Even dehydration, which happens when your poor ol' bod simply doesn't have enough fluids to function properly, can make for dizziness, headaches, impaired physical and mental functioning, and more.
When you sweat a lot you lose both salts, or electrolytes, such as sodium, potassium and chloride, that keep cells functioning normally, plus the water content in the fluid-filled spaces surrounding your cells. That includes your brain, ergo the headaches and tired feeling when you're dehydrated.
My dear mom ended up in emergency when my parents first moved to the Okanagan because she wasn't used to the southern interior's summer heat and dryness and ended up dehydrated after not drinking enough fluids.
Too much exertion under hot conditions at work or at play can bring on any of the above. And if you've travelled to the tropics and tried the local drinks with a pinch of salt, then you know that simply drinking any old liquid isn't enough to rehydrate.

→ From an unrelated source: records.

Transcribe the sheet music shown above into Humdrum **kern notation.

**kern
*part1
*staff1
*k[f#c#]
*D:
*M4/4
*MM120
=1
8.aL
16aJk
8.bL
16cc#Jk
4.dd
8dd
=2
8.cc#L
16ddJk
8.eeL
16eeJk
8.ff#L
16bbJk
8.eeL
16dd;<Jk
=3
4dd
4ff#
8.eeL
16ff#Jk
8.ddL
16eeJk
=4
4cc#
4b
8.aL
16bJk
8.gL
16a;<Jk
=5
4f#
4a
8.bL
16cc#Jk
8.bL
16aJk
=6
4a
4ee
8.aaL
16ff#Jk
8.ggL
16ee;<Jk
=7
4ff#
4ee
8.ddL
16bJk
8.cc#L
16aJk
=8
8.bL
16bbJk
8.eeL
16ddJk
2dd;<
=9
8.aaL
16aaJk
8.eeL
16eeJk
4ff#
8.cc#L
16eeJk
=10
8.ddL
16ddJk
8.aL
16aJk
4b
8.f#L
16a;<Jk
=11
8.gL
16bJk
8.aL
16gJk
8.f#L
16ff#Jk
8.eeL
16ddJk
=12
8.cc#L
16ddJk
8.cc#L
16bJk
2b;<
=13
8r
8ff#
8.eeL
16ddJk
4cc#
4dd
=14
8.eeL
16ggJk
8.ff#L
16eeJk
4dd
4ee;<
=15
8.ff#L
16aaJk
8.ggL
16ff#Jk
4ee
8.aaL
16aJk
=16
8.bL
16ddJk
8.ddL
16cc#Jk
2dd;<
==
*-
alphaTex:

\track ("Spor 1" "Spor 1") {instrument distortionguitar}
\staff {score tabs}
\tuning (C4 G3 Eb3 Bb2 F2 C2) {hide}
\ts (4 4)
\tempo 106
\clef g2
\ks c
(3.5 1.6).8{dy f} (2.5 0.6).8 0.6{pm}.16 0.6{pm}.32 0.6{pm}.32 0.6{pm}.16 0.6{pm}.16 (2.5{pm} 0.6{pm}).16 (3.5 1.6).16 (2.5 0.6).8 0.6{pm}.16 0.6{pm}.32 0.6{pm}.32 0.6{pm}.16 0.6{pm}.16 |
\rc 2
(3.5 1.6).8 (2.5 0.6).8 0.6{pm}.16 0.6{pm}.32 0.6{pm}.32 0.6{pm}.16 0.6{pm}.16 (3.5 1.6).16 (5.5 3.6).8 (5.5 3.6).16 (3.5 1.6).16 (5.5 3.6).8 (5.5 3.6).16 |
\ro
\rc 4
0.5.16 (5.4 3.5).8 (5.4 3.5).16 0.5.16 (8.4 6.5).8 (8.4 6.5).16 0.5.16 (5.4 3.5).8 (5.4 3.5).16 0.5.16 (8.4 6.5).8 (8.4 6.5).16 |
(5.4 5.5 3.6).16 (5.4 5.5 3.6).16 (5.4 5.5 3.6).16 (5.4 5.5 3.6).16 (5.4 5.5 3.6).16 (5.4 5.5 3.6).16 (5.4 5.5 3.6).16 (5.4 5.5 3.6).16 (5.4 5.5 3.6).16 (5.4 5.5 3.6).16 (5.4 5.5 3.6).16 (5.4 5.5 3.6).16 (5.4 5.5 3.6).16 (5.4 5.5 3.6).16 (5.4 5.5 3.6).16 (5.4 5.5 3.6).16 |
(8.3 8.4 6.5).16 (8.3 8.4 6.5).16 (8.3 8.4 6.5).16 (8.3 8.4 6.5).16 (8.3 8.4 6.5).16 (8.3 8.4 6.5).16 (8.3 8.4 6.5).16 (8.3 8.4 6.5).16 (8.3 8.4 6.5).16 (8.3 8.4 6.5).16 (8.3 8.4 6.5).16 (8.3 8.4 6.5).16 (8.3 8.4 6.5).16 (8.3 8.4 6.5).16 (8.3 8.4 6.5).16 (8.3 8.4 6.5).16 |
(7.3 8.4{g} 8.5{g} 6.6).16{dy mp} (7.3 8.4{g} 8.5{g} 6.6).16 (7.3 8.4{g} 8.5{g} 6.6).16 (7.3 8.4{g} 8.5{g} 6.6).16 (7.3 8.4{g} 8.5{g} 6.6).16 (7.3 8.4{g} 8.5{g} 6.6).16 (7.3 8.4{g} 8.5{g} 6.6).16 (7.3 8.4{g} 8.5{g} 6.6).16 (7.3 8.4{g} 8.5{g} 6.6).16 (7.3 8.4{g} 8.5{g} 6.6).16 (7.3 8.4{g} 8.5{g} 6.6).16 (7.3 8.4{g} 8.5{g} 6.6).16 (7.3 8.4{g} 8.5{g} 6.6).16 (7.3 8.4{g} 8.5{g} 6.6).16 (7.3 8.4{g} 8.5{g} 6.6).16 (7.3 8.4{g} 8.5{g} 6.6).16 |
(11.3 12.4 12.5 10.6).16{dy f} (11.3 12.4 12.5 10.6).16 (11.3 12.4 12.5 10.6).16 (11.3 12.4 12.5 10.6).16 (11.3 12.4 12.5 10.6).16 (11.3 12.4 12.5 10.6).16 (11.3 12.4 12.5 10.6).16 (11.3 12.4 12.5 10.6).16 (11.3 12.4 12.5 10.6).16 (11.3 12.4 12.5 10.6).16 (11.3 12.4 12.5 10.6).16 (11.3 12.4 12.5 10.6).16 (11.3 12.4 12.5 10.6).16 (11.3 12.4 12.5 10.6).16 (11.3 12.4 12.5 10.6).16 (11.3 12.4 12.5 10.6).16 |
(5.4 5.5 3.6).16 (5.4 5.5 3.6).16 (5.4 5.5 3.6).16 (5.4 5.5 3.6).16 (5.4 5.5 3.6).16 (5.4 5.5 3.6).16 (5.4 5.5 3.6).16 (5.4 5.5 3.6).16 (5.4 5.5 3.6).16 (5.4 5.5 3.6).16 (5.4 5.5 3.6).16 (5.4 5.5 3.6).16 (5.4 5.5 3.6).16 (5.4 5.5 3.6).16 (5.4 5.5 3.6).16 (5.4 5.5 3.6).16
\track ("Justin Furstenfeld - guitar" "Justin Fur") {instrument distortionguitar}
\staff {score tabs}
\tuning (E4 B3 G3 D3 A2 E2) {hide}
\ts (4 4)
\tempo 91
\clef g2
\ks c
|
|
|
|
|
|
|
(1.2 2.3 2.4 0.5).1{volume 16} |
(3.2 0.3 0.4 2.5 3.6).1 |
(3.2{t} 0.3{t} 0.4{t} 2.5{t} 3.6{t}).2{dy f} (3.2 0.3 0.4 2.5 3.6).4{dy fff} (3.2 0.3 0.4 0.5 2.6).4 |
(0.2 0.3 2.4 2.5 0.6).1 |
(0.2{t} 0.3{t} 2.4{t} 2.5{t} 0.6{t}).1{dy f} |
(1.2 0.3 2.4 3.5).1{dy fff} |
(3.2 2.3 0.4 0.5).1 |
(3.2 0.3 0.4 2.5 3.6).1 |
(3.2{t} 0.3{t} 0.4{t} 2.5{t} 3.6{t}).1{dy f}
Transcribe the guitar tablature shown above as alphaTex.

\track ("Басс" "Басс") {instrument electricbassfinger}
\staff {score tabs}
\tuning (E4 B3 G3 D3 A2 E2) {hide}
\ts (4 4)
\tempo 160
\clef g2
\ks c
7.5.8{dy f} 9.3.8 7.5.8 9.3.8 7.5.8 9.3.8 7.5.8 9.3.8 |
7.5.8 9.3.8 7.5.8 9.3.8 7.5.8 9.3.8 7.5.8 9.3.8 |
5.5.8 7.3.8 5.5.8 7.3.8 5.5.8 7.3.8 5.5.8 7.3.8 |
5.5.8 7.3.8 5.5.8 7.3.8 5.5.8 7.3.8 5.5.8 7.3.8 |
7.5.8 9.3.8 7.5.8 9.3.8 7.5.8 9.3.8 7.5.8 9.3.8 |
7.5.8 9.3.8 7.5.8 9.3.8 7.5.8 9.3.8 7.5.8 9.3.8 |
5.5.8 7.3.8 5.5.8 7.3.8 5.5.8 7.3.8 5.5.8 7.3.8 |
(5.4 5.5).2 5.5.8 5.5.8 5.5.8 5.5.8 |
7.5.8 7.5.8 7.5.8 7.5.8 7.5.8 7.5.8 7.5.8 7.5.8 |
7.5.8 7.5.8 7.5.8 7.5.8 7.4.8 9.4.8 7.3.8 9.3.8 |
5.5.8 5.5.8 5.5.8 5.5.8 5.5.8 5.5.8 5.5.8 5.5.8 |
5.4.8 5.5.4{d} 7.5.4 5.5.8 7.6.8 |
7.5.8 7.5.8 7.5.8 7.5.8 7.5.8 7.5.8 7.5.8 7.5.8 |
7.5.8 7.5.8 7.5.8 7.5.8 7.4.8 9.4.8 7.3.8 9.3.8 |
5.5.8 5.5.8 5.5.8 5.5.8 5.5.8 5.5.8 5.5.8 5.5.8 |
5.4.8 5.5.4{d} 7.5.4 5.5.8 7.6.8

I'm not talking about a tequila shooter or a salt-rimmed margarita here. Nor over-doing it in the liquid department since too much hydration can throw you out of whack, too. But if you get severely dehydrated, you'll need commercial powdered electrolytes or sports drinks to replace those salts along with the fluids.
God forbid, if you get heat exhaustion or heat stroke, you'll need medical attention - fast, in the case of the latter. And this isn't just in the case of the elderly, the frail or those with heart or lung conditions. The healthiest and the fittest can suffer equally from any of these heat-related conditions, including our four-legged friends.
A pleasant walk with our dog in a cool, shaded park last week turned into an upsetting experience when park attendants were called in to help one family's poor mutt who had collapsed due to heat exhaustion.
Of course, you know better than locking your dog - or any pet - in a car in the summer, even with the windows open, even for "a minute." The interior of a closed car can go from 25º C to 50º C in about 15 minutes.